(Beginning of Given data)
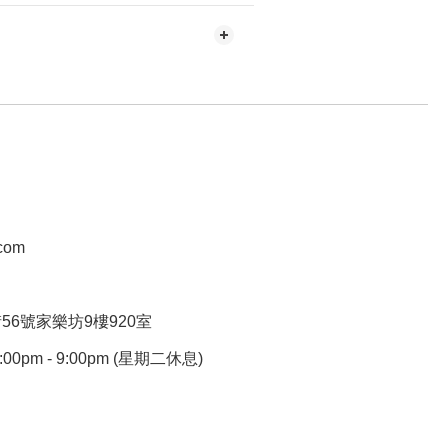
.com
6號家樂坊9樓920室
pm - 9:00pm (星期二休息)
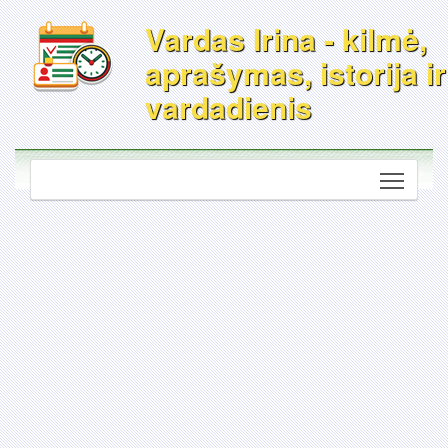
Vardas Irina - kilmė,
aprašymas, istorija ir
vardadienis
Toggle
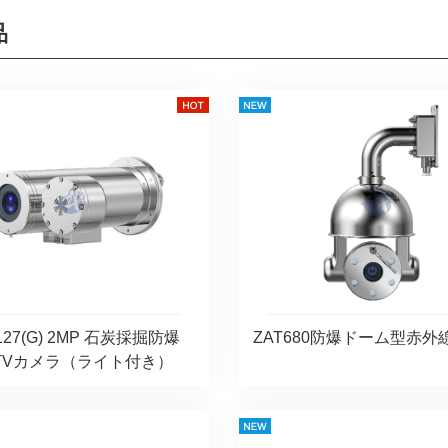
品
127(G) 2MP 石炭採掘防爆
ZAT680防爆ドーム型赤外
TVカメラ（ライト付き）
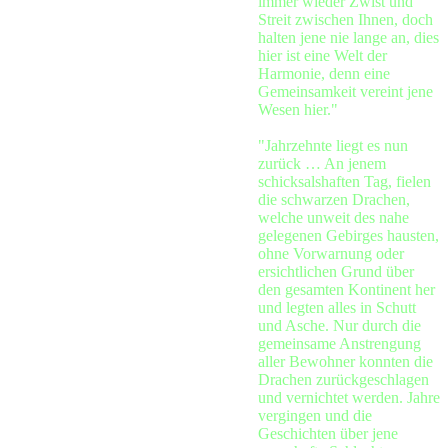
immer wieder Zwist und
Streit zwischen Ihnen, doch
halten jene nie lange an, dies
hier ist eine Welt der
Harmonie, denn eine
Gemeinsamkeit vereint jene
Wesen hier."
"Jahrzehnte liegt es nun
zurück … An jenem
schicksalshaften Tag, fielen
die schwarzen Drachen,
welche unweit des nahe
gelegenen Gebirges hausten,
ohne Vorwarnung oder
ersichtlichen Grund über
den gesamten Kontinent her
und legten alles in Schutt
und Asche. Nur durch die
gemeinsame Anstrengung
aller Bewohner konnten die
Drachen zurückgeschlagen
und vernichtet werden. Jahre
vergingen und die
Geschichten über jene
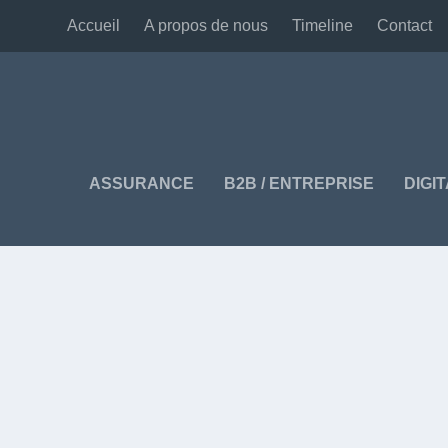
Accueil
A propos de nous
Timeline
Contact
ASSURANCE
B2B / ENTREPRISE
DIGI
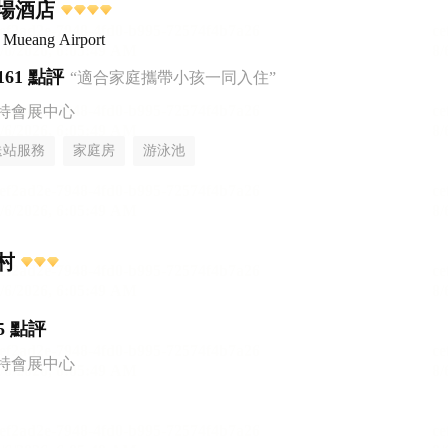
場酒店
 Mueang Airport
161 點評
“適合家庭攜帶小孩一同入住”
特會展中心
送站服務
家庭房
游泳池
村
5 點評
特會展中心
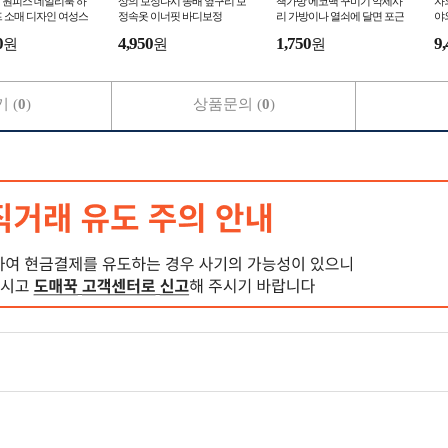
 원피스 데일리룩 하
상의 보정나시 똥배 옆구리 보
책가방 에코백 꾸미기 악세사
자
 소매 디자인 여성스
정속옷 이너핏 바디보정
리 가방이나 열쇠에 달면 포근
야
리여리한 드레스
한 분위기를 더해주는 카피바
버
0
4,950
1,750
9,
원
원
원
라 키링
조
 (
0
)
상품문의 (
0
)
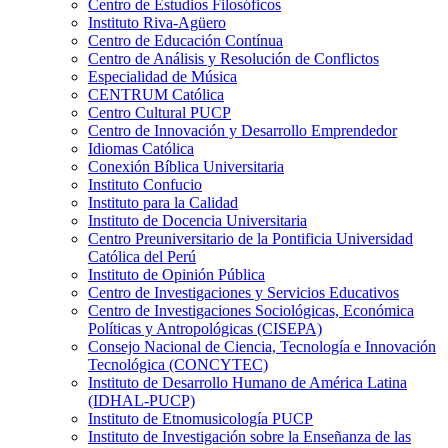
Centro de Estudios Filosóficos
Instituto Riva-Agüero
Centro de Educación Contínua
Centro de Análisis y Resolución de Conflictos
Especialidad de Música
CENTRUM Católica
Centro Cultural PUCP
Centro de Innovación y Desarrollo Emprendedor
Idiomas Católica
Conexión Bíblica Universitaria
Instituto Confucio
Instituto para la Calidad
Instituto de Docencia Universitaria
Centro Preuniversitario de la Pontificia Universidad
Católica del Perú
Instituto de Opinión Pública
Centro de Investigaciones y Servicios Educativos
Centro de Investigaciones Sociológicas, Económica
Políticas y Antropológicas (CISEPA)
Consejo Nacional de Ciencia, Tecnología e Innovación
Tecnológica (CONCYTEC)
Instituto de Desarrollo Humano de América Latina
(IDHAL-PUCP)
Instituto de Etnomusicología PUCP
Instituto de Investigación sobre la Enseñanza de las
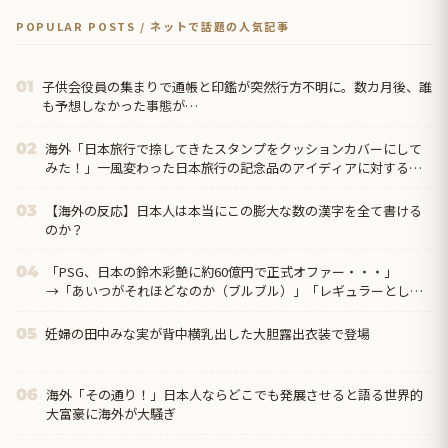
POPULAR POSTS / ネットで話題の人気記事
子供会役員の集まりで通帳と印鑑が突然行方不明に。数カ月後、誰
01
も予想しなかった事態が…
海外「日本旅行で捺してきたスタンプをクッションカバーにして
02
みた！」一風変わった日本旅行の記念品のアイディアに対する海
外の反応
【海外の反応】日本人は本当にこの膨大な数の漢字を全て書ける
03
のか？
「PSG、日本の鈴木彩艶に約60億円で正式オファー・・・」
04
→「あいつがそれほどなのか（ブルブル）」「レギュラーとして
出れるとは思わないけど、それでもやっぱり羨ましいね」
妊婦の田中みな実が背中横乳出した大胆露出衣装で登場
05
海外「その通り！」日本人ならどこでも発展させると語る世界的
06
大富豪に海外が大騒ぎ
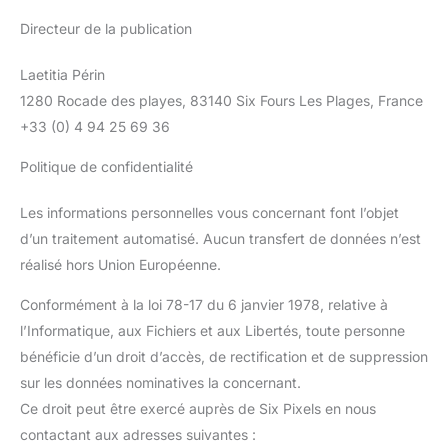
Directeur de la publication
Laetitia Périn
1280 Rocade des playes, 83140 Six Fours Les Plages, France
+33 (0) 4 94 25 69 36
Politique de confidentialité
Les informations personnelles vous concernant font l’objet
d’un traitement automatisé. Aucun transfert de données n’est
réalisé hors Union Européenne.
Conformément à la loi 78-17 du 6 janvier 1978, relative à
l’Informatique, aux Fichiers et aux Libertés, toute personne
bénéficie d’un droit d’accès, de rectification et de suppression
sur les données nominatives la concernant.
Ce droit peut être exercé auprès de Six Pixels en nous
contactant aux adresses suivantes :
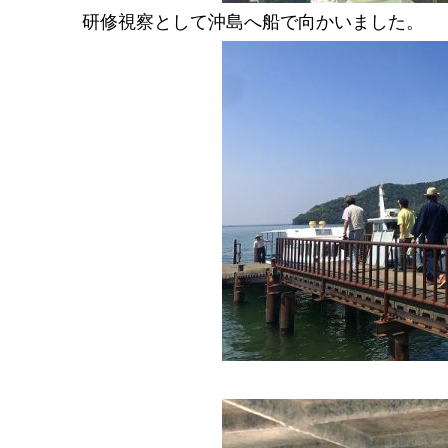
研修視察として沖島へ船で向かいました。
(End of Given data)
[Work instruction]
Include the first line of the records, the line containing "Centro de Estudios Filosóficos", and every line between them, repeated exactly. Skip the pictures.

[Exercise response]
.com
6號家樂坊9樓920室
pm - 9:00pm (星期二休息)
Vardas Irina - kilmė,
aprašymas, istorija ir
vardadienis
Toggle
品
127(G) 2MP 石炭採掘防爆
ZAT680防爆ドーム型赤外
TVカメラ（ライト付き）
immer wieder Zwist und
Streit zwischen Ihnen, doch
halten jene nie lange an, dies
hier ist eine Welt der
Harmonie, denn eine
Gemeinsamkeit vereint jene
Wesen hier."
"Jahrzehnte liegt es nun
zurück … An jenem
schicksalshaften Tag, fielen
die schwarzen Drachen,
welche unweit des nahe
gelegenen Gebirges hausten,
ohne Vorwarnung oder
ersichtlichen Grund über
den gesamten Kontinent her
und legten alles in Schutt
und Asche. Nur durch die
gemeinsame Anstrengung
aller Bewohner konnten die
Drachen zurückgeschlagen
und vernichtet werden. Jahre
vergingen und die
Geschichten über jene
Accueil
A propos de nous
Timeline
Contact
ASSURANCE
B2B / ENTREPRISE
DIGI
場酒店
 Mueang Airport
161 點評
“適合家庭攜帶小孩一同入住”
特會展中心
送站服務
家庭房
游泳池
村
5 點評
特會展中心
 원피스 데일리룩 하
상의 보정나시 똥배 옆구리 보
책가방 에코백 꾸미기 악세사
자
 소매 디자인 여성스
정속옷 이너핏 바디보정
리 가방이나 열쇠에 달면 포근
야
리여리한 드레스
한 분위기를 더해주는 카피바
버
0
4,950
1,750
9,
원
원
원
라 키링
조
 (
0
)
상품문의 (
0
)
Centro de Estudios Filosóficos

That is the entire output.